As for Friday, in the afternoon I attended a seminar at Carrick which explored how affordable housing might be delivered once the unitary authority is up and running. In the evening, I was at a meeting in St Dennis with a broad cross-section of people who are working to oppose the construction of a massive incinerator in the area.

Friday, 2 January 2009

New Year Message

In my traditional New Year message to party members, supporters and the people of Cornwall, I challenged one and all to “make sure that the voice of Cornwall is heard loud and clear in 2009.”

In the main part of the statement I focussed on the economic problems facing our communities, as follows:

“It is clear that Cornish communities face difficult times ahead. The economic downturn is already badly affecting thousands of families and this is likely to only get worse in the next few months. As a nation, in these testing times, we must work together to protect and support local businesses and offer real help to those struggling to make ends meet.
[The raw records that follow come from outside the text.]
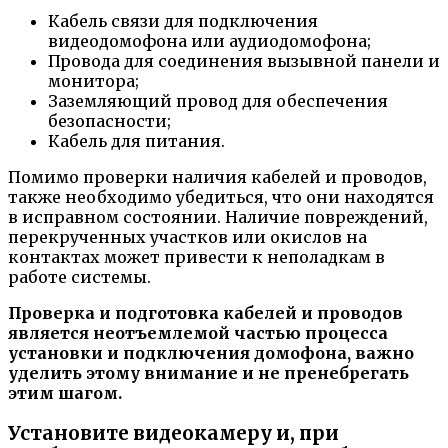
Кабель связи для подключения
видеодомофона или аудиодомофона;
Провода для соединения вызывной панели и
монитора;
Заземляющий провод для обеспечения
безопасности;
Кабель для питания.
Помимо проверки наличия кабелей и проводов,
также необходимо убедиться, что они находятся
в исправном состоянии. Наличие повреждений,
перекрученных участков или окислов на
контактах может привести к неполадкам в
работе системы.
Проверка и подготовка кабелей и проводов
является неотъемлемой частью процесса
установки и подключения домофона, важно
уделить этому внимание и не пренебрегать
этим шагом.
Установите видеокамеру и, при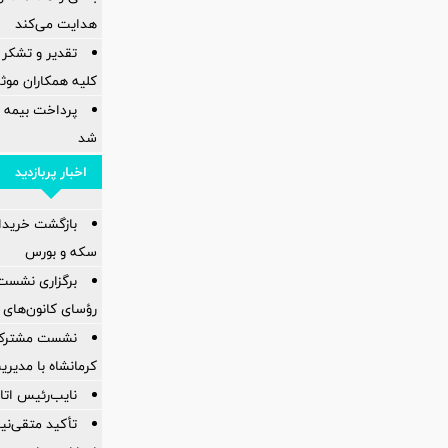
هدایت می‌کند
تقدیر و تشکر 
کلیه همکاران موثر 
پرداخت بیمه
شد
اخبار پربازدید
بازگشت خریدارا
سکه و بورس
برگزاری نشست
رؤسای کانون‌های 
نشست مشترک ک
کرمانشاه با مدیر
نایب‌رئیس اتاق
تأکید متقی‌نی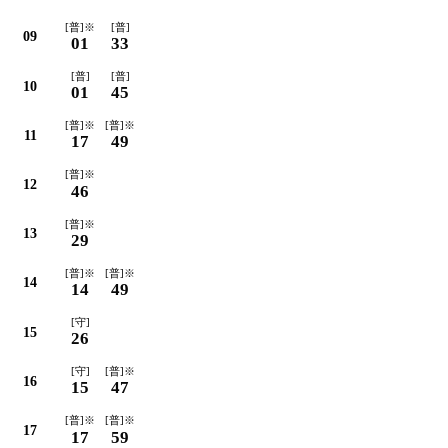
[普]※
[普]
09
01
33
[普]
[普]
10
01
45
[普]※
[普]※
11
17
49
[普]※
12
46
[普]※
13
29
[普]※
[普]※
14
14
49
[守]
15
26
[守]
[普]※
16
15
47
[普]※
[普]※
17
17
59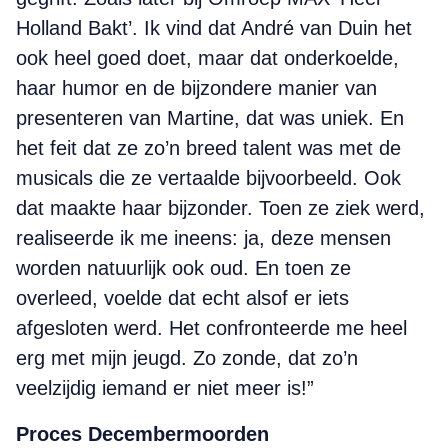
Holland Bakt’. Ik vind dat André van Duin het
ook heel goed doet, maar dat onderkoelde,
haar humor en de bijzondere manier van
presenteren van Martine, dat was uniek. En
het feit dat ze zo’n breed talent was met de
musicals die ze vertaalde bijvoorbeeld. Ook
dat maakte haar bijzonder. Toen ze ziek werd,
realiseerde ik me ineens: ja, deze mensen
worden natuurlijk ook oud. En toen ze
overleed, voelde dat echt alsof er iets
afgesloten werd. Het confronteerde me heel
erg met mijn jeugd. Zo zonde, dat zo’n
veelzijdig iemand er niet meer is!”
Proces Decembermoorden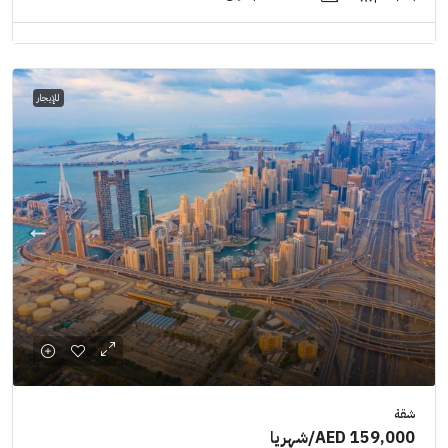
للإيجار
شقة
AED 159,000
/شهريا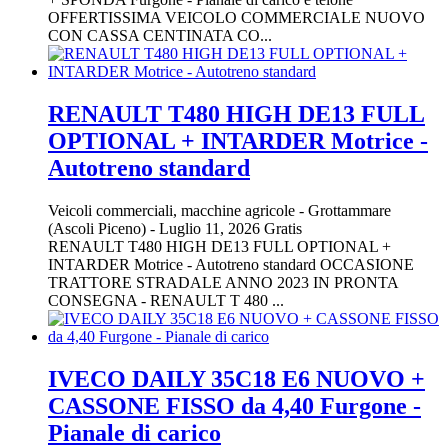
OFFERTISSIMA VEICOLO COMMERCIALE NUOVO
CON CASSA CENTINATA CO...
RENAULT T480 HIGH DE13 FULL
OPTIONAL + INTARDER Motrice -
Autotreno standard
Veicoli commerciali, macchine agricole
-
Grottammare
(Ascoli Piceno)
-
Luglio 11, 2026
Gratis
RENAULT T480 HIGH DE13 FULL OPTIONAL +
INTARDER Motrice - Autotreno standard OCCASIONE
TRATTORE STRADALE ANNO 2023 IN PRONTA
CONSEGNA - RENAULT T 480 ...
IVECO DAILY 35C18 E6 NUOVO +
CASSONE FISSO da 4,40 Furgone -
Pianale di carico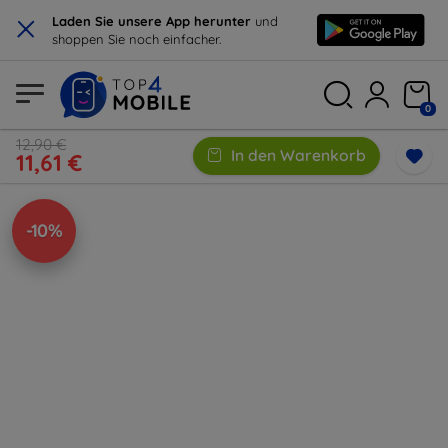
×
Laden Sie unsere App herunter
und
shoppen Sie noch einfacher.
0
12,90 €
In den Warenkorb
11,61 €
-10%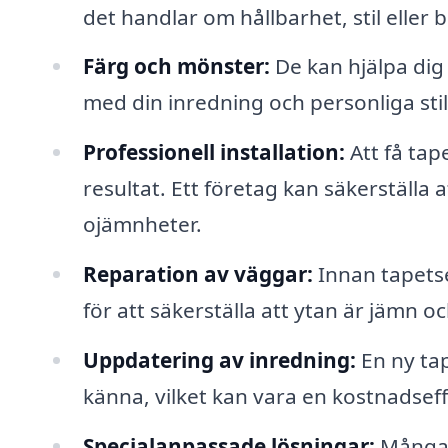
det handlar om hållbarhet, stil eller 
Färg och mönster:
De kan hjälpa dig
med din inredning och personliga stil
Professionell installation:
Att få tap
resultat. Ett företag kan säkerställa a
ojämnheter.
Reparation av väggar:
Innan tapets
för att säkerställa att ytan är jämn och
Uppdatering av inredning:
En ny tap
känna, vilket kan vara en kostnadseff
Specialanpassade lösningar:
Många 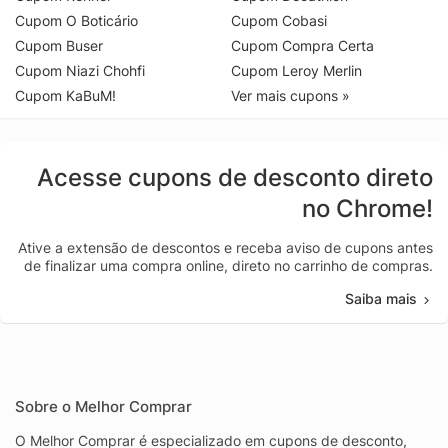
Cupom O Boticário
Cupom Cobasi
Cupom Buser
Cupom Compra Certa
Cupom Niazi Chohfi
Cupom Leroy Merlin
Cupom KaBuM!
Ver mais cupons »
Acesse cupons de desconto direto
no Chrome!
Ative a extensão de descontos e receba aviso de cupons antes
de finalizar uma compra online, direto no carrinho de compras.
Saiba mais
Sobre o Melhor Comprar
O Melhor Comprar é especializado em cupons de desconto,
“Central government has already acknowledged that the economic downturn will hit ‘peripheral’ areas like Cornwall the hardest. Recent reports that Cornwall’s GVA (economic performance) is only 63% of the UK average and that full-time Cornish wages are only 75% of the UK average further demonstrate that Cornwall’s weaker economy could struggle during the recession.

“It is vital that Cornwall is heard loud and clear in 2009. We must fight to make sure that government expenditure is not focussed on the South East of England and in large cities, but that Cornwall gets its fair share."

I also looked ahead to the elections to the new single tier councila and called on the people of Cornwall to support MK candidates who would be guaranteed to put the interests of Cornish communities first. as follows:

“The undemocratic imposition of a unitary council on Cornwall has led directly to an unhealthy rise in cynicism towards politics and the work of local councils.

“Mebyon Kernow has played its part in backing the people of Cornwall in their opposition to the new council. Sadly, both central government and the Liberal Democrat-run County Council refused to listen to Cornish communities.

“In 2009, MK’s priority will be to work like never before to make sure that pro-active and dedicated pro-Cornwall councillors are elected to the single tier council to make it work as best it can.

“Join us and help us build that strong alternative to the London-centred political parties. Work with us to make a real difference to our local communities.”